** Start of Selection **
NCES has contracted Educational Testing Service (ETS), the NAEP cognitive item developer to carry out the pretesting activity described in this package. ETS and EurekaFacts, an ETS sub-contractor, will recruit participants and conduct the pretesting. ETS will recruit participants and conduct play testing (and possibly cog labs1), while Eureka Facts will recruit and conduct cog labs and tryouts.
Interested participants will be screened to ensure that they meet the criteria for participation in the pretesting activity (e.g., their parents/guardians have given consent, they are from the targeted demographic groups, etc.). When recruiting participants, <ETS, EurekaFacts> staff will first speak to the parent/guardian of the interested minor (or the over age 18 participant) before starting the screening process. During this communication, the parent/guardian will be informed about the objectives, purpose, and participation requirements of the data collection effort as well as the activities that it entails. After confirmation that participants are qualified, willing, and available to participate in the research project, they will receive a confirmation email/letter. Informed parental consent will be obtained for all respondents who are interested in participating in the data collection efforts. See appendices for screeners and consent form documents.
Play Testing
ETS will recruit students from a range of demographic groups. Students will be recruited from districts that are located near the ETS campus in Princeton, New Jersey for scheduling efficiency and flexibility. Students may participate in play testing sessions only after receipt of written consent forms from their parents or legal guardians.
ETS will recruit students using existing ETS contacts with teachers and staff at local schools and afterschool programs for students. Email, letters, or phone calls will be used to contact these teachers/staff, and paper flyers and consent forms for students and parents will be distributed through these teachers/staff. During this communication, the parent/guardian will be informed about the objectives, purpose, and participation requirements of the data collection effort, as well as the activities that it entails. Confirmation emails and/or letters will be sent to participants. Only after ETS has obtained written consent from the parent/guardian will the student be allowed to participate in the play testing session. Appendices A-K provide sample recruitment materials that will be used by ETS2.
Five students will be convened per grade for each task; five students per grade should be sufficient at the play testing stage given that the key purpose is to identify usability errors and other construct-irrelevant issues.3 Based on prior experience with similar studies, it is anticipated that the same students will return to participate in multiple sessions. Therefore, play testing is expected to involve a minimum of 20 and maximum of 60 students across the grades and subjects.
** End of Selection **
Objectives
(a) In the passage on NAEP pretesting, how many students will be convened per grade for each play testing task?
(b) Name each kind of pretesting activity that the NAEP pretesting passage mentions.
(c) Extend the passage on NAEP pretesting recruitment by writing what comes next after its final sentence.
** Start of Extracted records **
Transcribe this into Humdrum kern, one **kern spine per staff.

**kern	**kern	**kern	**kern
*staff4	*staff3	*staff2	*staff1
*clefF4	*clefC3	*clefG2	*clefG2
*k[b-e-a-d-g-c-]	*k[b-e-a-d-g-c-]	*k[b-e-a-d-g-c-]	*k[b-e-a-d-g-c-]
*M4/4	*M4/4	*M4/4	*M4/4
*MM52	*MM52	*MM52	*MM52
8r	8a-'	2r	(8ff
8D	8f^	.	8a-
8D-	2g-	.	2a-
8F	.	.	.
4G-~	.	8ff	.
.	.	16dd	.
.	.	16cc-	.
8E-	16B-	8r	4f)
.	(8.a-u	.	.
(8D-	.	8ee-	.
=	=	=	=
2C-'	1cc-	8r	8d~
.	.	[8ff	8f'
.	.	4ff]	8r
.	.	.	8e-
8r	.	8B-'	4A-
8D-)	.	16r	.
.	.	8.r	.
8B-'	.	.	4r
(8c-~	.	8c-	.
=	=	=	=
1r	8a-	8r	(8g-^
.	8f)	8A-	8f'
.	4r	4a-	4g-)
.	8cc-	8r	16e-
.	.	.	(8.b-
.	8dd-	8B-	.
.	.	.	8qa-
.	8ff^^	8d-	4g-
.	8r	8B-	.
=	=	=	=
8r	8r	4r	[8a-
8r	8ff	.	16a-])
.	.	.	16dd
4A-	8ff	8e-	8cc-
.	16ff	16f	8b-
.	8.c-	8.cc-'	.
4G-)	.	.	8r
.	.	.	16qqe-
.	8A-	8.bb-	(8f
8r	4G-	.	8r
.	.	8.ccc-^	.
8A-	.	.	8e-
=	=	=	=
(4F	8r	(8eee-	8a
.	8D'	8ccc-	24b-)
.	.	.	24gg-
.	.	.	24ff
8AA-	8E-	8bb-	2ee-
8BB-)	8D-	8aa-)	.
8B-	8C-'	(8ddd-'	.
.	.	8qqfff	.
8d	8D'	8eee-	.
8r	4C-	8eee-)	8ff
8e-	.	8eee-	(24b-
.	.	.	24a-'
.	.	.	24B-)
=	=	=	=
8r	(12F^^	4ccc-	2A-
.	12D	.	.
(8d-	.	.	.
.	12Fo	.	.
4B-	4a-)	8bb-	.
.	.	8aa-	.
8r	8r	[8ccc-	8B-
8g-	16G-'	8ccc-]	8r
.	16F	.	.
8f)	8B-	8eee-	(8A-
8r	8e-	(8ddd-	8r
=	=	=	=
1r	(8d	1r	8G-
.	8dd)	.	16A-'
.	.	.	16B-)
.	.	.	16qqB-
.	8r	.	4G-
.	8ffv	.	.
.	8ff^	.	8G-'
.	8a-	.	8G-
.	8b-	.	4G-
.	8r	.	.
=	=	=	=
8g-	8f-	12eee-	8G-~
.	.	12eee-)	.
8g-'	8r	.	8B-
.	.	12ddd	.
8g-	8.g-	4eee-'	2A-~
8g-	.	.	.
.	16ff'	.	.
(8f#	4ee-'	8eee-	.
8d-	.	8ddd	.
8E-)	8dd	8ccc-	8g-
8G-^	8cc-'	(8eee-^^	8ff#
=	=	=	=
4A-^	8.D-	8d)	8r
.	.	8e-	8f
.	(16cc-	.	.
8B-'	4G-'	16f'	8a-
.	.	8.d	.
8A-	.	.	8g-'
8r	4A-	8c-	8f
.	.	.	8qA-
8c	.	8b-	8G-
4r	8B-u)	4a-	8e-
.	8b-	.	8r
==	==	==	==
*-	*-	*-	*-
** End of Extracted records **
Expected answers
(a) Five students per grade.

(b) Play testing, cog labs, and tryouts.

(c)
Cognitive Interviews
For the cognitive interviews, students will be recruited by EurekaFacts (or ETS) staff from the following demographic populations:
A mix of race/ethnicity (Black, Asian, White, Hispanic);
A mix of socioeconomic background; and
A mix of urban/suburban/rural
If recruited by ETS, students will be recruited from districts that are located near the Princeton, New Jersey ETS campus for scheduling efficiency and flexibility. EurekaFacts will perform the recruiting for cognitive interviews from the District of Columbia, Maryland, Virginia, Delaware, and Southern Pennsylvania. EurekaFacts plans to conduct interviews in other venues beside their Rockville, MD site, such as after-school activities organizations or community-based organizations. This will allow them to accommodate participants recruited from other areas than Rockville, MD and ensure that the sample population is representative of different geographical areas (urban, rural, and suburban). This will also lessen participants’ burden. In all cases, a suitable environment such as a quiet room will be used to conduct the interviews and there will be more than one adult present. Appendices L-AK provide sample materials that will be used for the cognitive interview recruitments.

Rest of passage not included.